----- PAGE TEXT -----

IN THE right hands and at the right moment, the post of secretary of
state in the Vatican can be one of the most important in the world.
The
clearest modern example is Cardinal Agostino Casaroli,
who was a leading diplomatic player during the cold war.
A staunch
anti-communist, he managed to negotiate successfully with communist
regimes and make tactical gains for religious freedom. The high point of
his career was arranging a meeting between Pope John Paul II and
Mikhail Gorbachev, the Soviet leader.
Recent years have been less
glorious for the job of secretary of state, although it remains the top
position in the Holy See's administration, or curia, and is sometimes
equated with "prime minister" of the Vatican.
Its outgoing holder,
Cardinal Tarcisio Bertone, seems to have allowed secretive cliques and
lobbies to get out of control during his watch; this tarnished the
papacy of Benedict XVI and may even have prompted his resignation.
In
the latest of his initiatives to clean up the curia, Pope Francis has
named a professional Vatican diplomat who has served in several highly
sensitive places and has a reputation for being a discreet, dedicated
professional.
On August 31st it was announced that the 79-year-old
Cardinal Bertone would be replaced by a stripling of 58—Archbishop
Pietro Parolin (pictured), who for the past four years has been the
papal envoy to Venezuela.

-----

**WORK INSTRUCTION A:** Can you copy the article on the Vatican's secretary of state word for word?
The article above and the records that come next are unrelated material.

----- DATASET CONTENT -----

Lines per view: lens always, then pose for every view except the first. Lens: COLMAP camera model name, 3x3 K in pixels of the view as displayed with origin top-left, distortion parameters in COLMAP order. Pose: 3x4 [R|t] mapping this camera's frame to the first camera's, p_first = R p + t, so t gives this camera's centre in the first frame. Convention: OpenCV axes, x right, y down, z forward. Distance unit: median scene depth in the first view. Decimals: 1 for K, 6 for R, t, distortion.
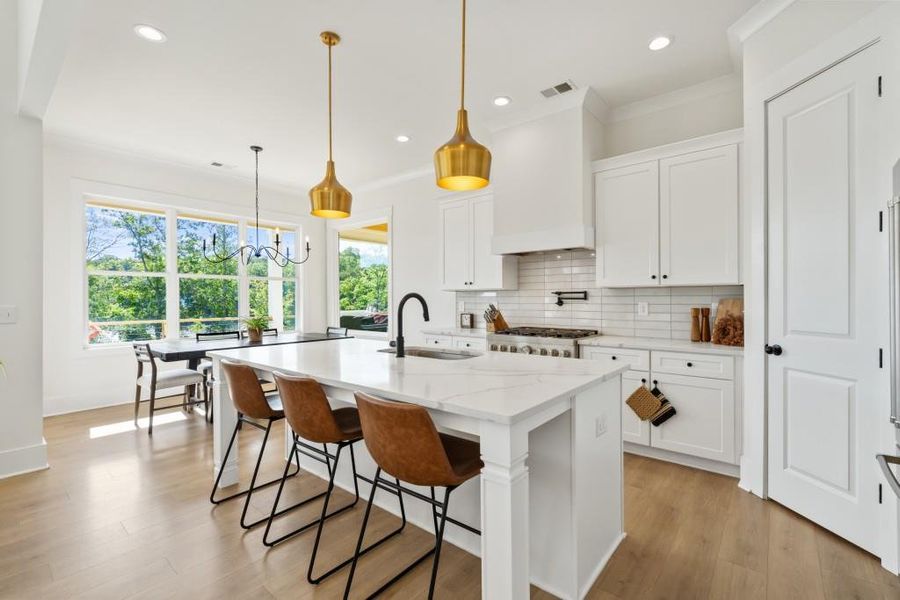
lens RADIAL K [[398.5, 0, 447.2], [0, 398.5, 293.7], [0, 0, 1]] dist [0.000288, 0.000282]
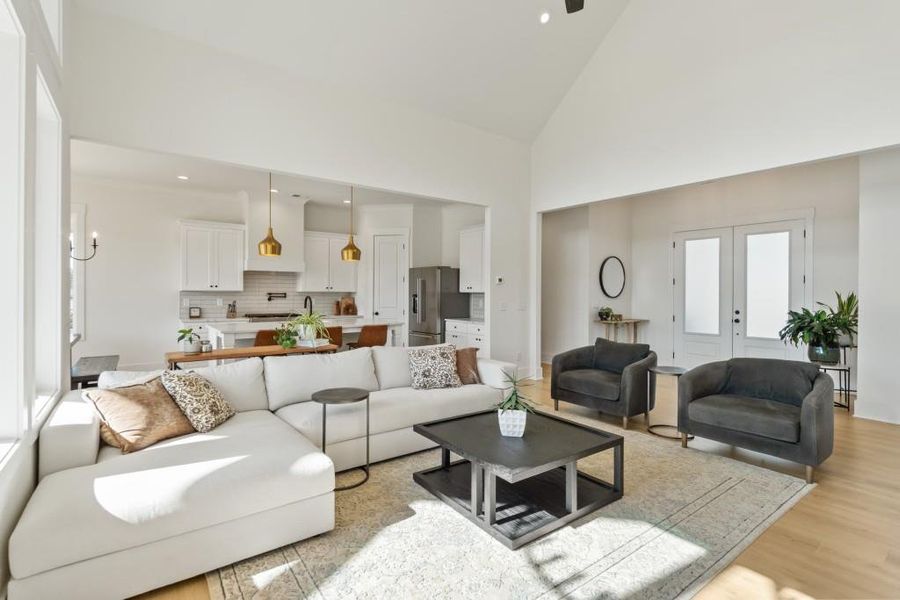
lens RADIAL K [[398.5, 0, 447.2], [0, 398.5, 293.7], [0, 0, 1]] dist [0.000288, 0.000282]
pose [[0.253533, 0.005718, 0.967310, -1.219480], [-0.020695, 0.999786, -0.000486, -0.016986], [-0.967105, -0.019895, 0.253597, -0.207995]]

-----

**WORK INSTRUCTION B:** Could you repeat every line of the records above word for word, leaving the pictures out of your answer?

**REPLY A:**
IN THE right hands and at the right moment, the post of secretary of
state in the Vatican can be one of the most important in the world.
The
clearest modern example is Cardinal Agostino Casaroli,
who was a leading diplomatic player during the cold war.
A staunch
anti-communist, he managed to negotiate successfully with communist
regimes and make tactical gains for religious freedom. The high point of
his career was arranging a meeting between Pope John Paul II and
Mikhail Gorbachev, the Soviet leader.
Recent years have been less
glorious for the job of secretary of state, although it remains the top
position in the Holy See's administration, or curia, and is sometimes
equated with "prime minister" of the Vatican.
Its outgoing holder,
Cardinal Tarcisio Bertone, seems to have allowed secretive cliques and
lobbies to get out of control during his watch; this tarnished the
papacy of Benedict XVI and may even have prompted his resignation.
In
the latest of his initiatives to clean up the curia, Pope Francis has
named a professional Vatican diplomat who has served in several highly
sensitive places and has a reputation for being a discreet, dedicated
professional.
On August 31st it was announced that the 79-year-old
Cardinal Bertone would be replaced by a stripling of 58—Archbishop
Pietro Parolin (pictured), who for the past four years has been the
papal envoy to Venezuela.

**REPLY B:**
Lines per view: lens always, then pose for every view except the first. Lens: COLMAP camera model name, 3x3 K in pixels of the view as displayed with origin top-left, distortion parameters in COLMAP order. Pose: 3x4 [R|t] mapping this camera's frame to the first camera's, p_first = R p + t, so t gives this camera's centre in the first frame. Convention: OpenCV axes, x right, y down, z forward. Distance unit: median scene depth in the first view. Decimals: 1 for K, 6 for R, t, distortion.
lens RADIAL K [[398.5, 0, 447.2], [0, 398.5, 293.7], [0, 0, 1]] dist [0.000288, 0.000282]
lens RADIAL K [[398.5, 0, 447.2], [0, 398.5, 293.7], [0, 0, 1]] dist [0.000288, 0.000282]
pose [[0.253533, 0.005718, 0.967310, -1.219480], [-0.020695, 0.999786, -0.000486, -0.016986], [-0.967105, -0.019895, 0.253597, -0.207995]]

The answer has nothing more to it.